“Quando damos aos pobres as coisas indispensáveis (…) devolvemos-lhes o que é deles. Cumprimos um dever de justiça.”
S. Gregório Magno
Numa sociedade de clero, nobreza e povo aceitava-se a desigualdade e considerava-se, mesmo, que assim estava bem para garantir a boa marcha da vida. Os pobres não se envergonhavam de ser pobres; justificava-se, até, “pobres sempre os tereis convosco”.
Por Ernesto Campos
Havia o dever de ajudar os pobres quer na relação interpessoal quer em instituições com mais ou menos reta intenção; mas ninguém pensava em erradicar a pobreza. Numa democracia liberal não é assim. Somos todos iguais e a pobreza é nódoa vergonhosa, intolerável numa sociedade civilizada, injustiça clamorosa para quem a sofre.
Todavia, “como é possível que ainda haja, no nosso tempo, quem morra de fome, quem esteja condenado ao analfabetismo, quem viva privado dos cuidados médicos mais elementares, quem não tenha uma casa onde abrigar-se? E o cenário da pobreza poderá ampliar-se ilimitadamente se os ambientes e categorias dotados de recursos económicos, mas sujeitos ao desespero da falta de sentido, à tentação da droga, à solidão na velhice ou na doença, à marginalização ou à discriminação social.”
Como é possível? O desabafo é de João Paulo II na Encíclica Novo Milenio Ineunte, do ano 1 deste século. É retrato fiel da situação de hoje, porventura pior, mas veremos o que o senso de 2021 vai revelar.
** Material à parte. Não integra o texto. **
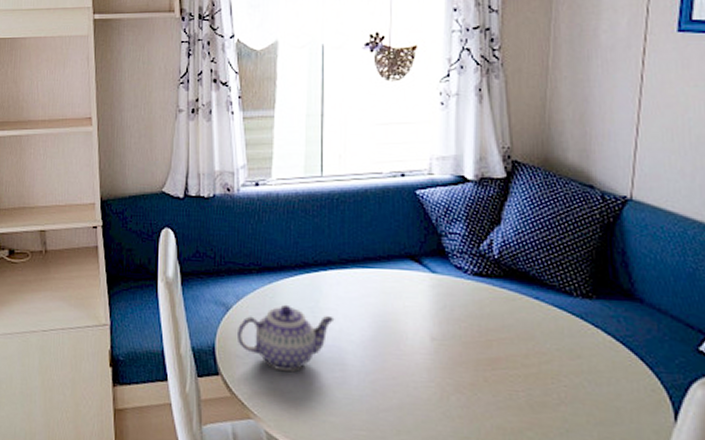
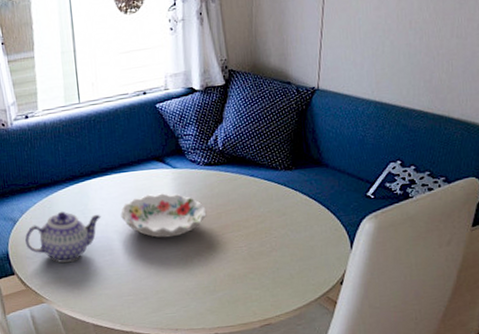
decorative bowl: none [360,301,472,362] -> present [121,193,207,238]

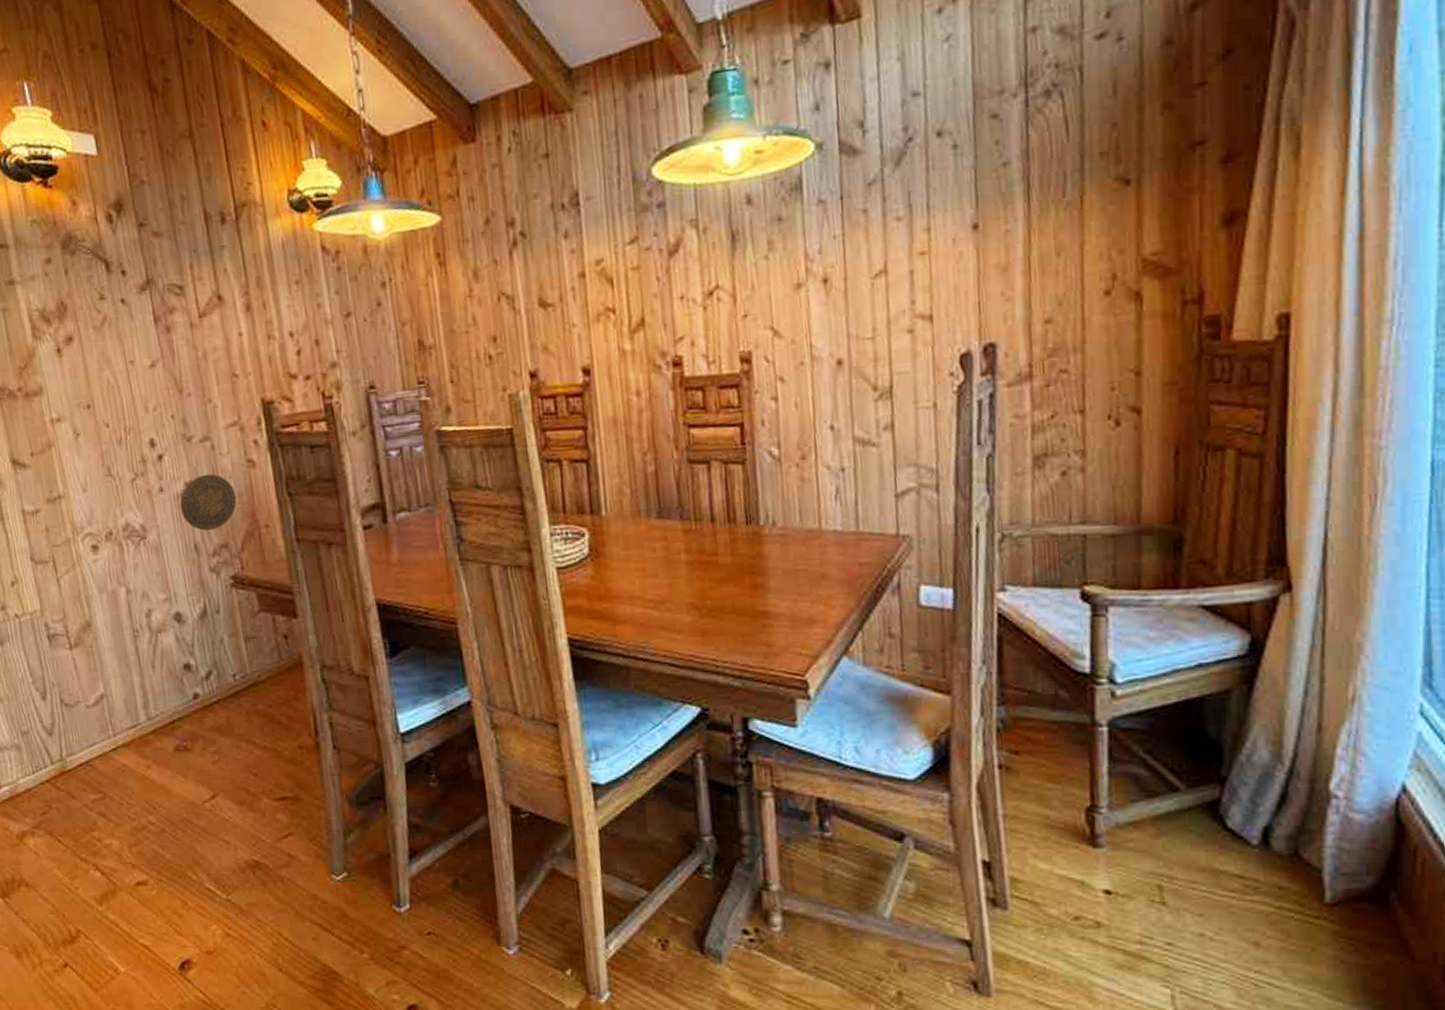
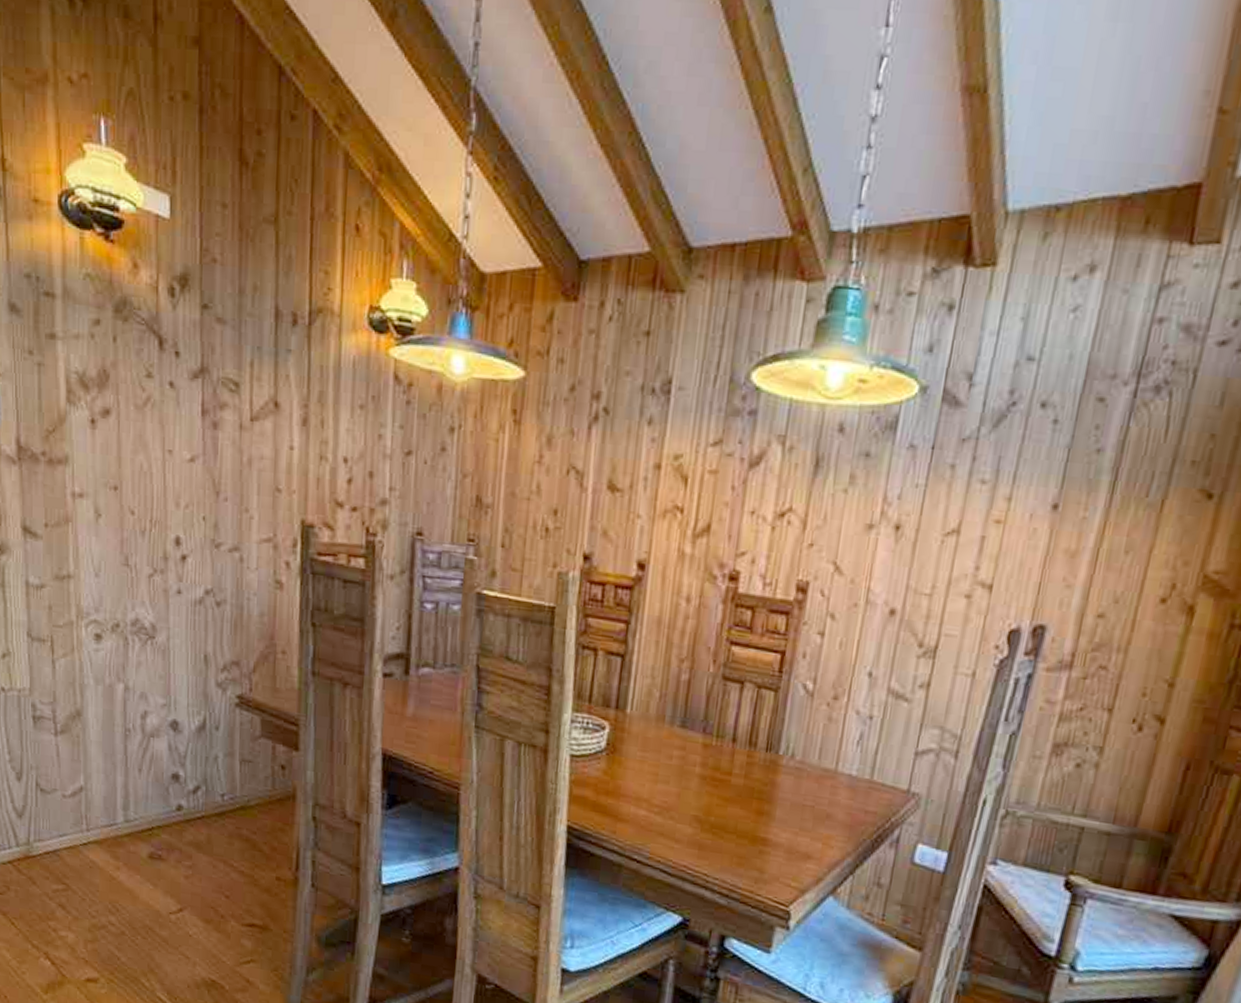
decorative plate: present [179,473,237,531] -> none [196,585,257,645]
Segundo INE, em Portugal, 1/5 da população vive em situação de pobreza (2019); e, segundo um estudo recente. continua a haver pobres, uns porque o subsídio de desemprego não chega, outros, porque tendo trabalho, o salário também não chega para “comer, vestir, habitar e procriar”. É eloquente o testemunho daquela mãe solteira com quatro filhos que ganha o salário mínimo. Esta família não sobreviveria sem a ajuda de organizações da sociedade civil que lhe dão a mão e o pão nosso de cada dia. Bem pode dizer-se que um tal modelo de sociedade tem de ser repensado.
O Estado procura minimizar com apoios financeiros estas carências na convicção de que protege os cidadãos do berço ao túmulo. Uma proposta recente, semelhante ao que se fez nos EUA, sugere que a UE dê 1000€ a cada pessoa necessitada. É dinheiro que dinamiza a economia aumentando o consumo, mas não tira as pessoas da pobreza. Há, porém, quem vá mais longe e defenda que a cada cidadão seja atribuído, sem mais, um rendimento incondicional básico. Isso sim, diz-se, erradicaria a pobreza mesmo sem obrigação de trabalhar. É viável? Há experiências, com sucesso nos EUA, Canadá, Macau… É justo? Injusta é a pobreza e uma sociedade que não remunera adequadamente o trabalho que a suporta. Mas considerar o trabalho um estigma é igualmente injusto, porque o trabalho é parte integrante da condição humana e ponto de honra tal que nenhum cristão pode sentir-se no direito de não trabalhar.
Estigma, de facto, é a pobreza. O estudo citado revela que, hoje, os pobres têm vergonha e não se assumem como tais ao comparar-se com os outros; e cita que “a maioria se considera feliz”. É um mecanismo de defesa e a consciência da dignidade pessoal, apesar de tudo.
Repensar tudo significa, pois, que o tudo é a pobreza e os pobres e a riqueza e os ricos; logo na escola, uma revolução cultural, como diz João Paulo II, “tecida de solidariedade”.